_Assigned task_. In the listing below, find the line containing "Regarding the body". Write out that line and every line after it to the end, exactly and only those.

_Source records_.
*****

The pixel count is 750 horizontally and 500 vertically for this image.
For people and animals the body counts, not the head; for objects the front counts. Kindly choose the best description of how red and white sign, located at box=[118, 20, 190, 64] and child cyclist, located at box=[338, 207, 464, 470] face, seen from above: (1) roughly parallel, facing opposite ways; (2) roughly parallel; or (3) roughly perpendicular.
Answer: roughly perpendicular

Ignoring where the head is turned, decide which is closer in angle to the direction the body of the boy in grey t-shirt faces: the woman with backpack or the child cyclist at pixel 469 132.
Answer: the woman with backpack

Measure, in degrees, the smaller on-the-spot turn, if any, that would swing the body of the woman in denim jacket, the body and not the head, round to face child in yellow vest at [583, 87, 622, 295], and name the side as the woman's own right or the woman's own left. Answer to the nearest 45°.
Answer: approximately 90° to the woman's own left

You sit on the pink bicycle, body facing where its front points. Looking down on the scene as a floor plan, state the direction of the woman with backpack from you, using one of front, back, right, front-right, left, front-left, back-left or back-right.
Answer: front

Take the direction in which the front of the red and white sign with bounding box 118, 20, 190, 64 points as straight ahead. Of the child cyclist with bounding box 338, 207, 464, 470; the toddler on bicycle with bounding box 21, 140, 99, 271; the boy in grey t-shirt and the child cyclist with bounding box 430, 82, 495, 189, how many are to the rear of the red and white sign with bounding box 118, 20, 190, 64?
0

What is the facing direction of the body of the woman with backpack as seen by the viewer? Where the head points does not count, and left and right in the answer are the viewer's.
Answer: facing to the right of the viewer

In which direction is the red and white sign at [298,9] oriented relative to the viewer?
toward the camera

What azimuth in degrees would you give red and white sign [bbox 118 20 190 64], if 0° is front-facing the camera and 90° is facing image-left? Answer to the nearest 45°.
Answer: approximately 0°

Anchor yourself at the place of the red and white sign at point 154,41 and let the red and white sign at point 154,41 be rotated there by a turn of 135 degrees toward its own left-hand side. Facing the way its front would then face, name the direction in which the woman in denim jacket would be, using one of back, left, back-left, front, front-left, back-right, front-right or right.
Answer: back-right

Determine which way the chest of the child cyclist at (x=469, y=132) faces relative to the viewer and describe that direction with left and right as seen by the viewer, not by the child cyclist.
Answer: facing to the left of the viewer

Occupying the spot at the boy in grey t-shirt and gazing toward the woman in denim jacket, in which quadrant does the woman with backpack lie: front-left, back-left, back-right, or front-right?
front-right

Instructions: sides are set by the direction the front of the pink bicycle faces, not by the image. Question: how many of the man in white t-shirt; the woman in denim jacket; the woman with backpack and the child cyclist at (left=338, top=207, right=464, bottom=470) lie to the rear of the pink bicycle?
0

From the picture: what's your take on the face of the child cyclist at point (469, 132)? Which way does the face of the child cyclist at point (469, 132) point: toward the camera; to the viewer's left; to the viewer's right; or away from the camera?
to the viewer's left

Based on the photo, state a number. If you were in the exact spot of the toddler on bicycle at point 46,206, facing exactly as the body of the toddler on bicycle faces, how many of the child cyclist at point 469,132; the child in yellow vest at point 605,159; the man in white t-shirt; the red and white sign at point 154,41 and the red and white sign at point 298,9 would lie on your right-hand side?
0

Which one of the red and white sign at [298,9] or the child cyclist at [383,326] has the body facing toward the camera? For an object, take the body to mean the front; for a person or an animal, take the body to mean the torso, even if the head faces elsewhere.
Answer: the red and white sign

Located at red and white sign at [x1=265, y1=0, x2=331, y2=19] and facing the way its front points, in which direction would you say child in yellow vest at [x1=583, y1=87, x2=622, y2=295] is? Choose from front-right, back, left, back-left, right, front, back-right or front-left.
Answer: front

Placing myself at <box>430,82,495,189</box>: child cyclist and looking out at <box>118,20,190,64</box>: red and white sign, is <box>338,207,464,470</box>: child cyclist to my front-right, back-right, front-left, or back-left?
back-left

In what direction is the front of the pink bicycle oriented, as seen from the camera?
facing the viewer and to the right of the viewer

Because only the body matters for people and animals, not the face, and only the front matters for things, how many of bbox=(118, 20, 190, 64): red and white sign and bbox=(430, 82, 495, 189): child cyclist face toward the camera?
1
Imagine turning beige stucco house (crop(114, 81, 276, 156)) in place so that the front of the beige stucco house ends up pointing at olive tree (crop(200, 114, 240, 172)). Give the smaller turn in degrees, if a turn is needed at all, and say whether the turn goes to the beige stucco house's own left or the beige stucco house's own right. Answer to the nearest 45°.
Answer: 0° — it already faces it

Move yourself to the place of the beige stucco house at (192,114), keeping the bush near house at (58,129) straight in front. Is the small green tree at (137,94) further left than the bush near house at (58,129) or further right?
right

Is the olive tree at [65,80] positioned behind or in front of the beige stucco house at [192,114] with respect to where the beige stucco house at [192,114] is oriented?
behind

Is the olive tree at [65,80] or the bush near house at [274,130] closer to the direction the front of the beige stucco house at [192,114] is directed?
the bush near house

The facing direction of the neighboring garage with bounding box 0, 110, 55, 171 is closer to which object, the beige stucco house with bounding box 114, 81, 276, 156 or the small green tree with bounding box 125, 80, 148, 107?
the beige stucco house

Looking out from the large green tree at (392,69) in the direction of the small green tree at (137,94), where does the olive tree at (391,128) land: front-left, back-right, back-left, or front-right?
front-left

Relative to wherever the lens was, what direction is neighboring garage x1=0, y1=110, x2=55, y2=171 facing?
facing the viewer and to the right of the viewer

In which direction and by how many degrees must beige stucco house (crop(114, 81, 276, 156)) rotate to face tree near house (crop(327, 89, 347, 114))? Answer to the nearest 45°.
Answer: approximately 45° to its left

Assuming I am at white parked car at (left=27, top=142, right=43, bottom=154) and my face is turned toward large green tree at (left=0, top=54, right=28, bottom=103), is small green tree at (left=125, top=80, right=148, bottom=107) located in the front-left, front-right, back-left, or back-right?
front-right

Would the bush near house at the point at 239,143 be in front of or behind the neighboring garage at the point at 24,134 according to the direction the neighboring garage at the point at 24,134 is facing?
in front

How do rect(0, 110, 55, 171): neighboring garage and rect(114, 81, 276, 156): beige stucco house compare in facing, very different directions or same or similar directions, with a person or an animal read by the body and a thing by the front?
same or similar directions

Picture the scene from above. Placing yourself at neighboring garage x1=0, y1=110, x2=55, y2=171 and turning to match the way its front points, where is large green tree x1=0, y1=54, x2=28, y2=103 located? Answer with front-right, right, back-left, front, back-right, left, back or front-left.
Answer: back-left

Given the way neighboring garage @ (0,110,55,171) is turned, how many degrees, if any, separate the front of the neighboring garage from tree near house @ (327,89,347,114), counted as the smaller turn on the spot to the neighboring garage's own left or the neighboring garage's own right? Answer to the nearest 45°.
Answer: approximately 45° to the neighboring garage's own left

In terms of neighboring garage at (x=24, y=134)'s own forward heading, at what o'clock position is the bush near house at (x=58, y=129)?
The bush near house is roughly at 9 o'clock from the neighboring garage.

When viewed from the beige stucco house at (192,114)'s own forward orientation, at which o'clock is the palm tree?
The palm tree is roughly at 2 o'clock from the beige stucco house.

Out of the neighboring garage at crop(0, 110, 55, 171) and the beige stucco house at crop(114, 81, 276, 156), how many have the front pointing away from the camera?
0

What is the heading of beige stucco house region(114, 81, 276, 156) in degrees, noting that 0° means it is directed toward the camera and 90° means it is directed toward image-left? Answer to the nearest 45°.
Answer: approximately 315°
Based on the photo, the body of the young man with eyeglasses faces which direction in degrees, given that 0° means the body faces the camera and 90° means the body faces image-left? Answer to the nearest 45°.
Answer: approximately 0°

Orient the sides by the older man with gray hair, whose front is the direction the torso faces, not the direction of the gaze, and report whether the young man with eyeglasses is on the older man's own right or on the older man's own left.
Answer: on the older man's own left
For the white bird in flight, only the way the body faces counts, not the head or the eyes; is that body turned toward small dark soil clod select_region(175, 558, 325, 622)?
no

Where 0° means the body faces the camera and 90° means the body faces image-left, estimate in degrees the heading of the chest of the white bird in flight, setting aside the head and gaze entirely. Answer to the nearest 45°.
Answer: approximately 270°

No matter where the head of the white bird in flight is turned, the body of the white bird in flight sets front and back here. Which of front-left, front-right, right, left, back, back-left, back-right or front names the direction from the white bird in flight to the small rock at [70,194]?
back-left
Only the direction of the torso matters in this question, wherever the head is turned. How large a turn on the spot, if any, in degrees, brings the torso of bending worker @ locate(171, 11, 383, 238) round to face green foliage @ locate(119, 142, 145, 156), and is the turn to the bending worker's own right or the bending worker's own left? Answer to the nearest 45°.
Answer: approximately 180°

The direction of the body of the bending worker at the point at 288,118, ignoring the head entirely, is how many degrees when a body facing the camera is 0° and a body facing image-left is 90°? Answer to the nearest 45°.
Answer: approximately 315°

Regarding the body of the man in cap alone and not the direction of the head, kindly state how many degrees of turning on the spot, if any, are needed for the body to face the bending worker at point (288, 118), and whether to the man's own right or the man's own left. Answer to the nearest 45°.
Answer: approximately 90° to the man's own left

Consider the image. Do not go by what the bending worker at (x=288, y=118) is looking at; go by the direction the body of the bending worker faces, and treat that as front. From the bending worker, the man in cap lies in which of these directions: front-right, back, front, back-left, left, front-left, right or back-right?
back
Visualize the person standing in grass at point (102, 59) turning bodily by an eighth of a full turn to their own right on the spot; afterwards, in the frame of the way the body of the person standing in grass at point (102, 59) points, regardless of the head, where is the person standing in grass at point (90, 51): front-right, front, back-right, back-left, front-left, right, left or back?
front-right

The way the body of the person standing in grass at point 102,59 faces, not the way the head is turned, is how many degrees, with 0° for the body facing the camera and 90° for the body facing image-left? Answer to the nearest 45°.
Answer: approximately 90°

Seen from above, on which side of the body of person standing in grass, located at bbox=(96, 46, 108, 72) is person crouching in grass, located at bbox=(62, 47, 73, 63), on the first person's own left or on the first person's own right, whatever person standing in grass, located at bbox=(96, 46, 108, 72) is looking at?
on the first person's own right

*****

_Result of the task_.
Regarding the body of the man in cap alone and not the direction of the head, kindly state how many degrees of turning on the spot, if any, are needed for the body to face the bending worker at point (288, 118), and whether to the man's own right or the man's own left. Answer to the nearest 45°.
Answer: approximately 90° to the man's own left

Consider the image. Do not go by what the bending worker at (x=288, y=118) is looking at; go by the direction the body of the bending worker faces, and treat that as front. From the bending worker, the man in cap lies in which of these directions: front-right, back, front, back-left, left, front-left, right or back-right?
back
Visualize the person standing in grass at point (102, 59) turning bodily by an eighth of a full turn to their own right on the spot; afterwards, in the frame of the way the body of the person standing in grass at point (102, 59) points, regardless of the head, where is the person standing in grass at point (90, 51): front-right, front, back-right, back-left, front-left, right, left or back?
front-right

The way the body of the person standing in grass at point 102,59 faces, not the way the head is turned, is how many degrees, with 0° for the body facing the camera and 90° for the body facing image-left? Answer to the nearest 45°.
Answer: approximately 90°

Seen from above, on which side of the body of person standing in grass, located at bbox=(96, 46, 108, 72) is person crouching in grass, located at bbox=(62, 47, 73, 63), on the first person's own left or on the first person's own right, whatever person standing in grass, located at bbox=(96, 46, 108, 72) is looking at?
on the first person's own right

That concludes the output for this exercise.